* [TO DO]: Copy exactly the lines of the material below that fall between the line with "[//]: # (.cssg-snippet-restore-object)" and the line with "### Production Setup", both of those lines included; pictures stay out.

* [GIVEN DATA]:
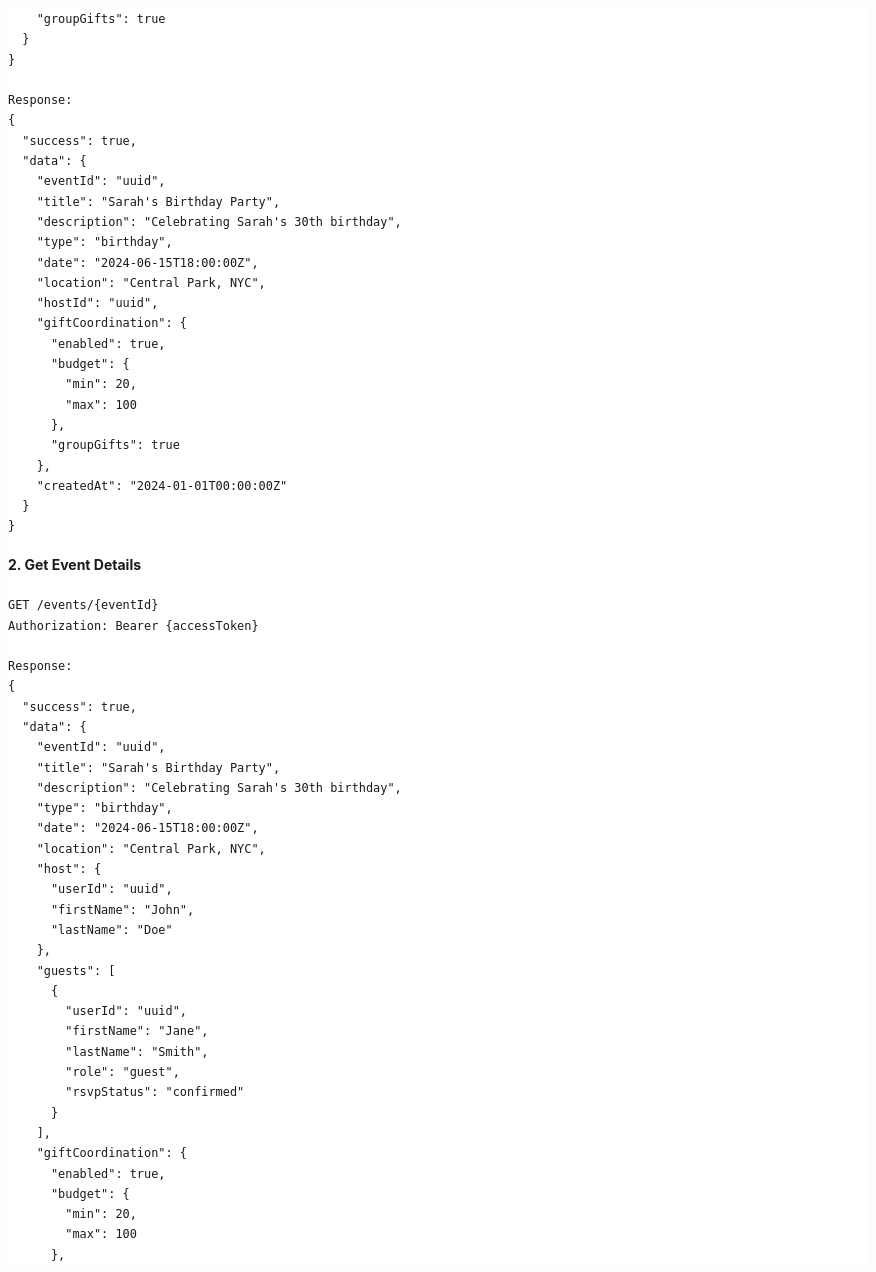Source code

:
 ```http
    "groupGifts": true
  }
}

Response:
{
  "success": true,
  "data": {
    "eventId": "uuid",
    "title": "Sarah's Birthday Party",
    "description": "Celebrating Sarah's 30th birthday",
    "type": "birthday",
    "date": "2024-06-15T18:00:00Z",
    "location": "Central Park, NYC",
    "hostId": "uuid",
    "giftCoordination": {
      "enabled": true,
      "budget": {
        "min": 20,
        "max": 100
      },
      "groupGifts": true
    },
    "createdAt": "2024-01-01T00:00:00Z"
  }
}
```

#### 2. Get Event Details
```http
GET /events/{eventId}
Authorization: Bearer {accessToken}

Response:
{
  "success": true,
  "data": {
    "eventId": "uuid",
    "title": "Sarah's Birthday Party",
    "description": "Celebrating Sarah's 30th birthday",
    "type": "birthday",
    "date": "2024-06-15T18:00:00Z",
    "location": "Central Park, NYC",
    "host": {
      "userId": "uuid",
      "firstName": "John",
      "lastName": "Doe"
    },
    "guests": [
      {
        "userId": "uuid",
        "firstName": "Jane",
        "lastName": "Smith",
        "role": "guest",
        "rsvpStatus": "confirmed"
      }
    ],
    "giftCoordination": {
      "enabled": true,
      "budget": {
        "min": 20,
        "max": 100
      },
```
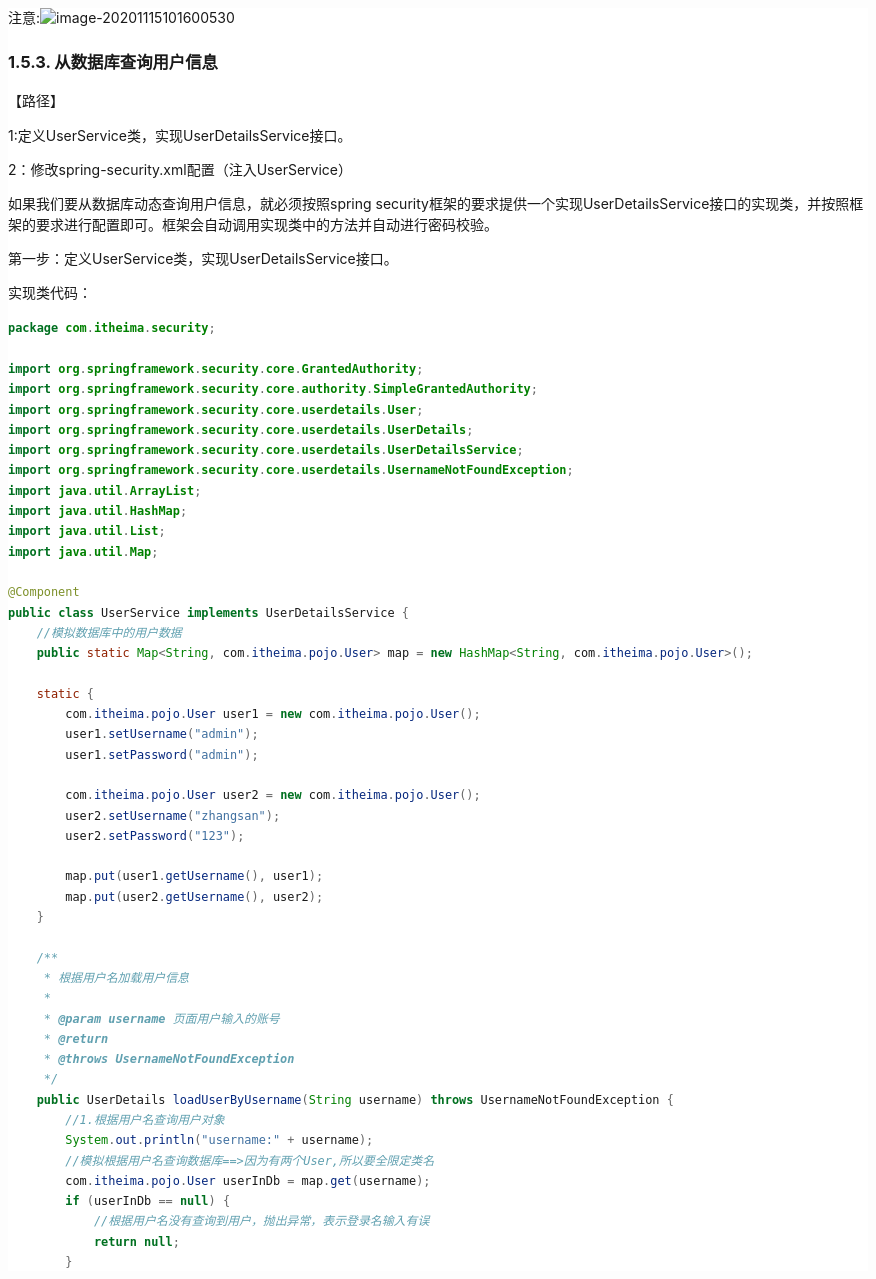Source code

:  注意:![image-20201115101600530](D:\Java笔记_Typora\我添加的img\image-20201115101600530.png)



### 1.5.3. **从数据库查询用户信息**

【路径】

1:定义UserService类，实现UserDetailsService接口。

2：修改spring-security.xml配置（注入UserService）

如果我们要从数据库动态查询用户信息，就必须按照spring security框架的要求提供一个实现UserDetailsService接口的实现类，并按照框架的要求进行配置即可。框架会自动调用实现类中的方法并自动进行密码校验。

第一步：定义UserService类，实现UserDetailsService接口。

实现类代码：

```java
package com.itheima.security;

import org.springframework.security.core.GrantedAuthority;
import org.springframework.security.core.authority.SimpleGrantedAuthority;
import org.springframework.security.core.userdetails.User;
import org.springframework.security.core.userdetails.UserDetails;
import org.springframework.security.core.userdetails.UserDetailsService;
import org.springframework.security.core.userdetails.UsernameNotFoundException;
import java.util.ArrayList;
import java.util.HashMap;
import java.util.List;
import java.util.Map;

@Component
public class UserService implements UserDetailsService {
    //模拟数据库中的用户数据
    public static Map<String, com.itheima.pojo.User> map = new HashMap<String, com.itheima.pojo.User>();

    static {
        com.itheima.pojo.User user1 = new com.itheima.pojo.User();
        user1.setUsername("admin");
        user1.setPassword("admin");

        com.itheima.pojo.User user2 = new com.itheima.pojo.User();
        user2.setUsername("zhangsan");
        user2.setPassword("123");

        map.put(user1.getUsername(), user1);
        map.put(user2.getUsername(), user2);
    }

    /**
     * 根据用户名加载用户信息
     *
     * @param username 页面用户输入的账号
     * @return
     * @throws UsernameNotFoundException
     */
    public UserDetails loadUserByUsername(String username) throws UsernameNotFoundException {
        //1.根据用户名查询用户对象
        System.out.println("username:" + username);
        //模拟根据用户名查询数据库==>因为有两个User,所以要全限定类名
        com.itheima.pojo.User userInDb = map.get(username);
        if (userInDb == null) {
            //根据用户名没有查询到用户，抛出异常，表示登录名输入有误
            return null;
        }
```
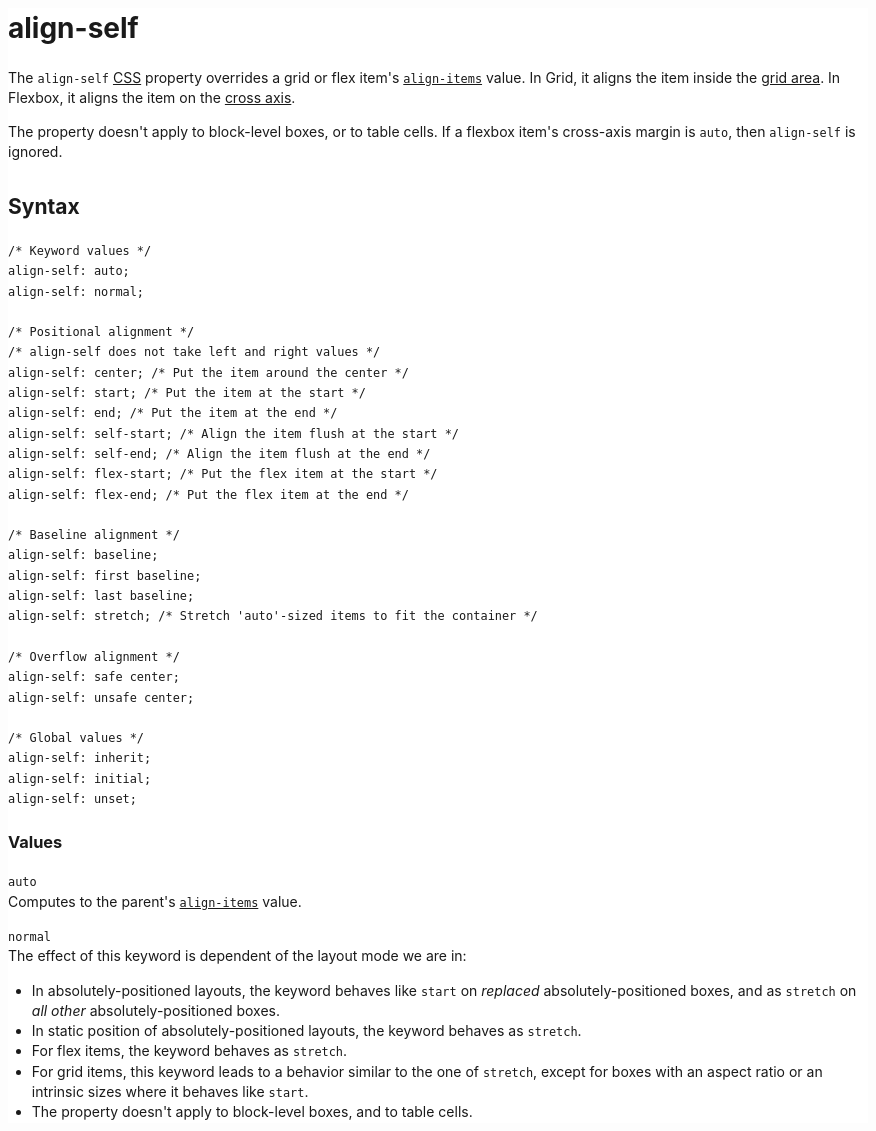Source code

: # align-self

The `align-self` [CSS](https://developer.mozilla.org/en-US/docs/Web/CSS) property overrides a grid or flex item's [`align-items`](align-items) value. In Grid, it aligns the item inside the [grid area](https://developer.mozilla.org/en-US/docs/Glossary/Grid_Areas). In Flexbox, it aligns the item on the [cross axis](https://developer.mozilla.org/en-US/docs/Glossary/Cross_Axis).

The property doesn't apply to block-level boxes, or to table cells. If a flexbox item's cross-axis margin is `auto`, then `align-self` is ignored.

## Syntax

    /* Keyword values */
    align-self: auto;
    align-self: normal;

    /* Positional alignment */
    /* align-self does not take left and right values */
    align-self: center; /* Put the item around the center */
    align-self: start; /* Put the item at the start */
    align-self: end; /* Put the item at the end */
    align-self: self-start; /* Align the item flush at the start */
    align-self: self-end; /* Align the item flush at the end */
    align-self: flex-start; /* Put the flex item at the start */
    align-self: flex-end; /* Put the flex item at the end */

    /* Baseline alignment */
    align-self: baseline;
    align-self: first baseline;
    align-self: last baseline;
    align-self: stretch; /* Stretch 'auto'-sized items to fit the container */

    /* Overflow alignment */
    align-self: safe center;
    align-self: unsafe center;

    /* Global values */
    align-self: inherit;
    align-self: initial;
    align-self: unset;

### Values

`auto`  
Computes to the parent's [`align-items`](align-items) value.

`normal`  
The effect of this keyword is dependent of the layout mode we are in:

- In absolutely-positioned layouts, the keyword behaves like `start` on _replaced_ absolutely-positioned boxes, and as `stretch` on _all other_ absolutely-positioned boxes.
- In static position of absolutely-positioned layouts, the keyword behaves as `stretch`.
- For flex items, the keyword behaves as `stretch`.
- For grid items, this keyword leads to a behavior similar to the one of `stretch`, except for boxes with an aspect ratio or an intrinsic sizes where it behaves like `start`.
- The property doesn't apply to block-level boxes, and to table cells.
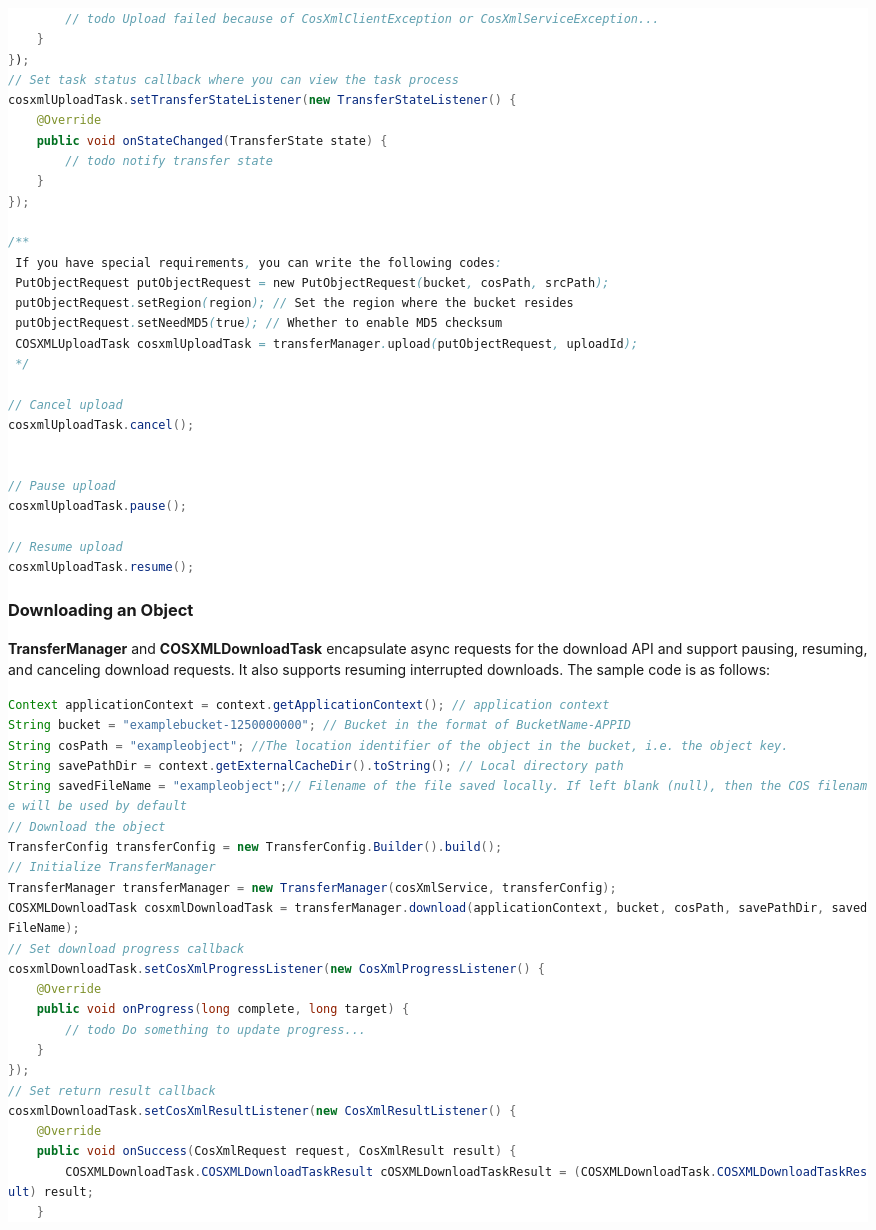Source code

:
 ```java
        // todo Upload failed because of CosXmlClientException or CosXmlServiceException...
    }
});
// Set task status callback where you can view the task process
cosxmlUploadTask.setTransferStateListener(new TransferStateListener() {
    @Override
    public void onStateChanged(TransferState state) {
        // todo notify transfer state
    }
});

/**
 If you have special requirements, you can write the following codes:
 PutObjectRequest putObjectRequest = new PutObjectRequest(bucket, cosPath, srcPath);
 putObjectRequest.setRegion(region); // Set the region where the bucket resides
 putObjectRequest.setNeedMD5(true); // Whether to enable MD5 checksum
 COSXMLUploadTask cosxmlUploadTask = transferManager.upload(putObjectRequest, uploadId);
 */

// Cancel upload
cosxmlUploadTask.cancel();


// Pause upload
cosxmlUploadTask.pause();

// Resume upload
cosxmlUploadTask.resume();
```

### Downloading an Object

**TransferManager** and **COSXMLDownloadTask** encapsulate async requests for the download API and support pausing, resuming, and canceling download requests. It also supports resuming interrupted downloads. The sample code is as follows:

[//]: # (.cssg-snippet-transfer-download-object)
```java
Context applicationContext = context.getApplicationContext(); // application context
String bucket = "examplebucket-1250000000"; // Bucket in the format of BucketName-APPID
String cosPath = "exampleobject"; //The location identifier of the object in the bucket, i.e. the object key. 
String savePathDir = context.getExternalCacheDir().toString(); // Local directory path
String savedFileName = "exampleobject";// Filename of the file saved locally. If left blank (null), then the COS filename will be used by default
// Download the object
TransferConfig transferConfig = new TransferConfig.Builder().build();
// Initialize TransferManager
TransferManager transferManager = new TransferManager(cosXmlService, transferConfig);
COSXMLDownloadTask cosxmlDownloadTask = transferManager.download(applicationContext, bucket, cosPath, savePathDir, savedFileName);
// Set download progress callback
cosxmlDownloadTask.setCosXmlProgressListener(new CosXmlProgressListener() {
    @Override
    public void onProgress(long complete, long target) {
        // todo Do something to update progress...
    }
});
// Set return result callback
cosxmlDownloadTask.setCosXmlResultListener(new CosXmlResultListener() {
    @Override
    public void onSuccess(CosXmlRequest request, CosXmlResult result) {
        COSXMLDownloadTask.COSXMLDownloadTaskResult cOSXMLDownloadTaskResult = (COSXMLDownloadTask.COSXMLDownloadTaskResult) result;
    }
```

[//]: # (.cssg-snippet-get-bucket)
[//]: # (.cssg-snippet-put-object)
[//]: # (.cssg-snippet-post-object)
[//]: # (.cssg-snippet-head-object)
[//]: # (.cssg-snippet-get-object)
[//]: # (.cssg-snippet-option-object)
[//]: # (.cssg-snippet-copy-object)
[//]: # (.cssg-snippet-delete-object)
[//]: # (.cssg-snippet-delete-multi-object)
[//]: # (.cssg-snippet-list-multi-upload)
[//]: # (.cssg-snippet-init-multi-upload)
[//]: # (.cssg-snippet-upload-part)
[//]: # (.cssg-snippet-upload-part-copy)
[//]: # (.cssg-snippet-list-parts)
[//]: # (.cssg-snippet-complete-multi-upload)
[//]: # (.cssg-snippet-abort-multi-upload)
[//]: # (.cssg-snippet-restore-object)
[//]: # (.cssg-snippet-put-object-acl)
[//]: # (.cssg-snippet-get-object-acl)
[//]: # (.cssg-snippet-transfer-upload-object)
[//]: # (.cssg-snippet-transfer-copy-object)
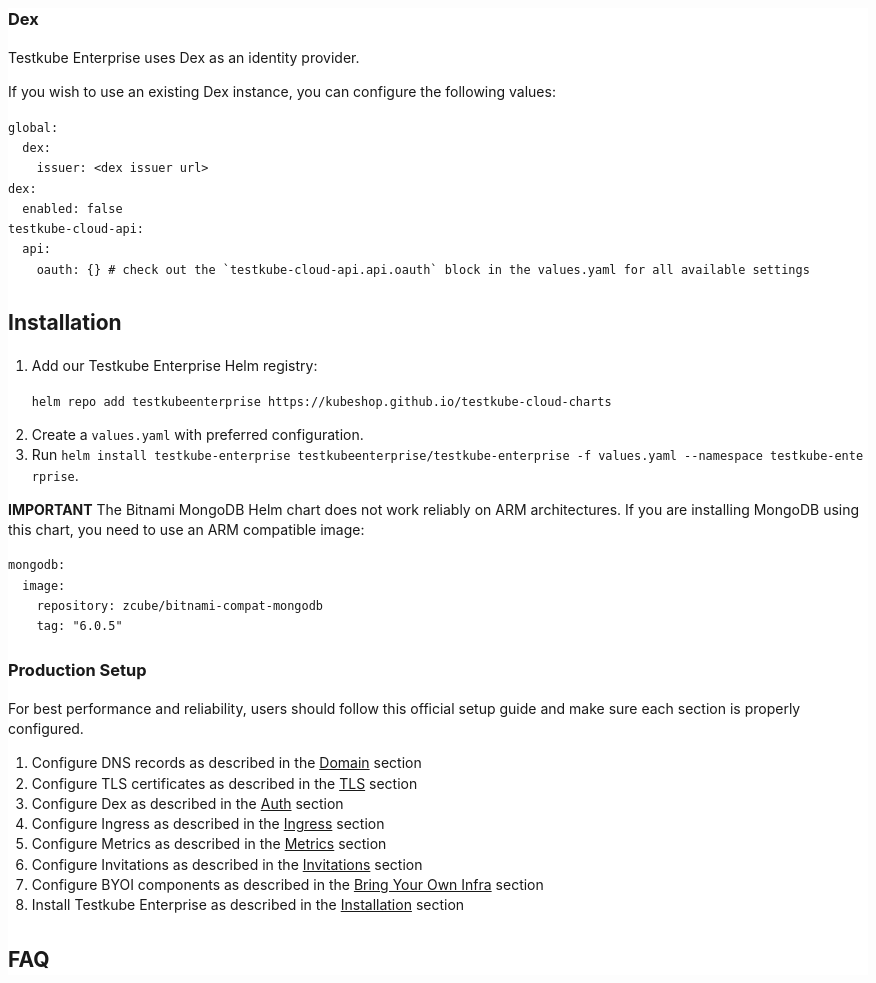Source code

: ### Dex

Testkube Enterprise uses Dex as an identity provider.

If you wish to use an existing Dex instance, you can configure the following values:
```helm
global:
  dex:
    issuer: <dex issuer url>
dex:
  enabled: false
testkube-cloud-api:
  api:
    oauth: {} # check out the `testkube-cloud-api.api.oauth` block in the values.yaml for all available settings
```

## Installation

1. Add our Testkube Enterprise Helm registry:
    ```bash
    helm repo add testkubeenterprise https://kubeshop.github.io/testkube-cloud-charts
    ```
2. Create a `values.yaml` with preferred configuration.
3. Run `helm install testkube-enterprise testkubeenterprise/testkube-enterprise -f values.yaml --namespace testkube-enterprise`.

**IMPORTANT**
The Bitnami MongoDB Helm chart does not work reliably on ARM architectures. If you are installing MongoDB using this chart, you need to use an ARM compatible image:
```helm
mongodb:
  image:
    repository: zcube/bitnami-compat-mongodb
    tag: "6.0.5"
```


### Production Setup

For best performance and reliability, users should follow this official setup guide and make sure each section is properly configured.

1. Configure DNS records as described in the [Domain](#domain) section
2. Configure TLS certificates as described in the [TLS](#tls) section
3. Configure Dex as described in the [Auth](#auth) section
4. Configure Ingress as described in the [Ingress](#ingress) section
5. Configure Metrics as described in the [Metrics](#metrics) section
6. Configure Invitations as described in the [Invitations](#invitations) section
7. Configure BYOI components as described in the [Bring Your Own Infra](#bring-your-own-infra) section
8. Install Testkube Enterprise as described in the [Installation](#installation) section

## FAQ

* [RESULT BELOW]:
[//]: # (.cssg-snippet-restore-object)
[//]: # (.cssg-snippet-put-object-acl)
[//]: # (.cssg-snippet-get-object-acl)
[//]: # (.cssg-snippet-transfer-upload-object)
[//]: # (.cssg-snippet-transfer-copy-object)
Source code

: ### Dex

Testkube Enterprise uses Dex as an identity provider.

If you wish to use an existing Dex instance, you can configure the following values:
```helm
global:
  dex:
    issuer: <dex issuer url>
dex:
  enabled: false
testkube-cloud-api:
  api:
    oauth: {} # check out the `testkube-cloud-api.api.oauth` block in the values.yaml for all available settings
```

## Installation

1. Add our Testkube Enterprise Helm registry:
    ```bash
    helm repo add testkubeenterprise https://kubeshop.github.io/testkube-cloud-charts
    ```
2. Create a `values.yaml` with preferred configuration.
3. Run `helm install testkube-enterprise testkubeenterprise/testkube-enterprise -f values.yaml --namespace testkube-enterprise`.

**IMPORTANT**
The Bitnami MongoDB Helm chart does not work reliably on ARM architectures. If you are installing MongoDB using this chart, you need to use an ARM compatible image:
```helm
mongodb:
  image:
    repository: zcube/bitnami-compat-mongodb
    tag: "6.0.5"
```


### Production Setup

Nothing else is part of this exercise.